Necesitaba un Cola-Cao y que le dieran las
buenas noches.
Pero no necesitaba un Cola-Cao cualquiera ni
le daba igual quién le diera las buenas noches.
Quería que fuera su madre quien le preparara
la leche, con la sabiduría con la que todas las madres lo preparan, con esa confianza
que tienen al remover los grumos, con esas sonrisa natural que no esperan que
nadie vea y que a Martina le daba tanta seguridad tan tontamente.

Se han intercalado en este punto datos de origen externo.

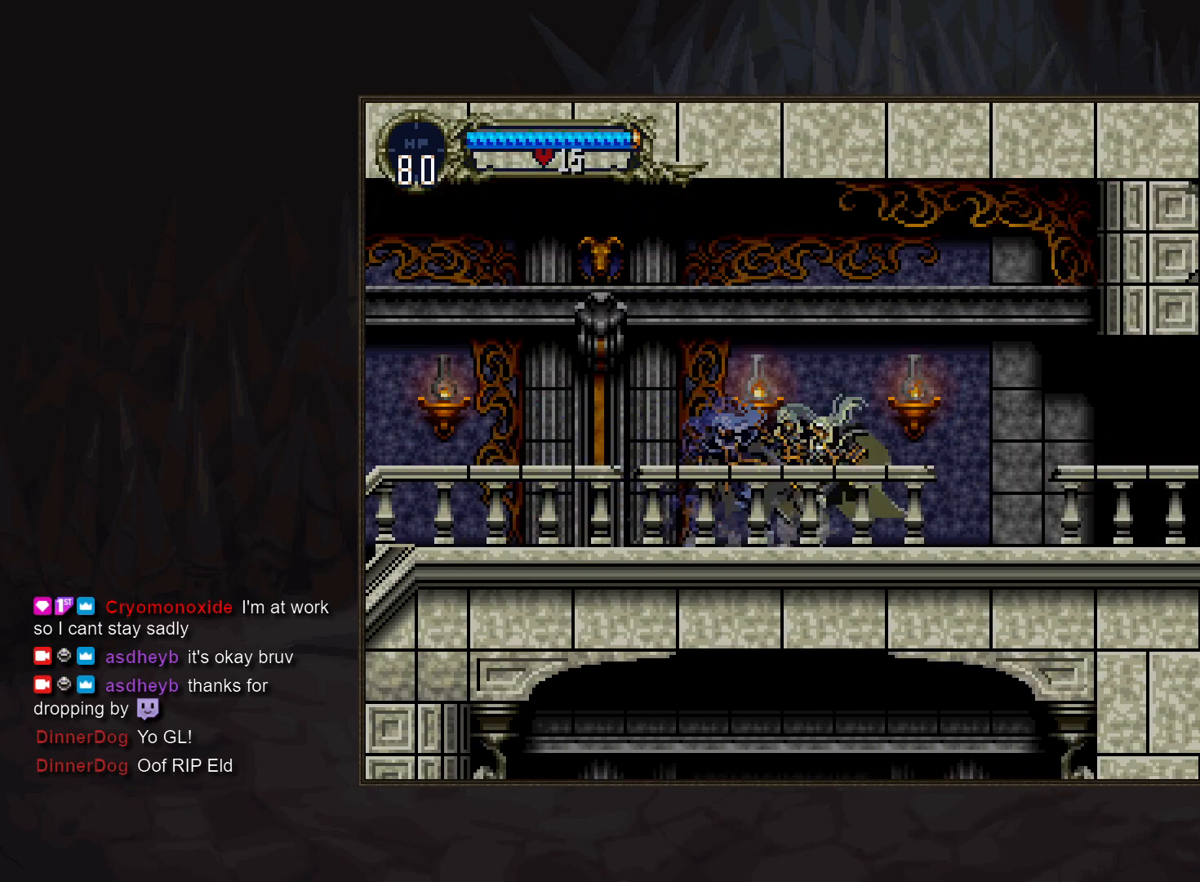
{"buttons": ["TRIANGLE"], "events": [[17, "TRIANGLE", "up"], [217, "TRIANGLE", "down"], [267, "TRIANGLE", "up"], [467, "TRIANGLE", "down"]]}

Desde bien
pequeña recordaba a su madre dando vueltas a la leche de color indefinido con
una expresión de calmada felicidad. Y esa imagen movía algo dentro, como
mariposas en la tripa. Igual que las mariposas que se agarraban como el viento
a las falanges de Violeta en aquella película que decidió convertir en su preferida
desde la primera vez que la vio. Eran mariposas tranquilas, insectos de alas
coloridas que conseguían darle tregua en medio del caos que era su vida. El Cola-Cao
de mamá.
En cuanto a las buenas noches, pasaba de
leones, de fotos de amapolas y de frases de libros que ni siquiera entendía. Quería
otro animal, otra flor y una frase que nadie hubiera escrito antes y que sonara real, no a refrán camuflado ni a
palabras que parecen espontáneas y no lo son. Es más, no quería otro animal,
quería carne, hueso y razón, una persona con diez dedos en las manos y diez en
los pies, y sin pelaje. Quería piel y buenas noches de verdad. Y relamer los
grumos del Cola-Cao en la cucharilla.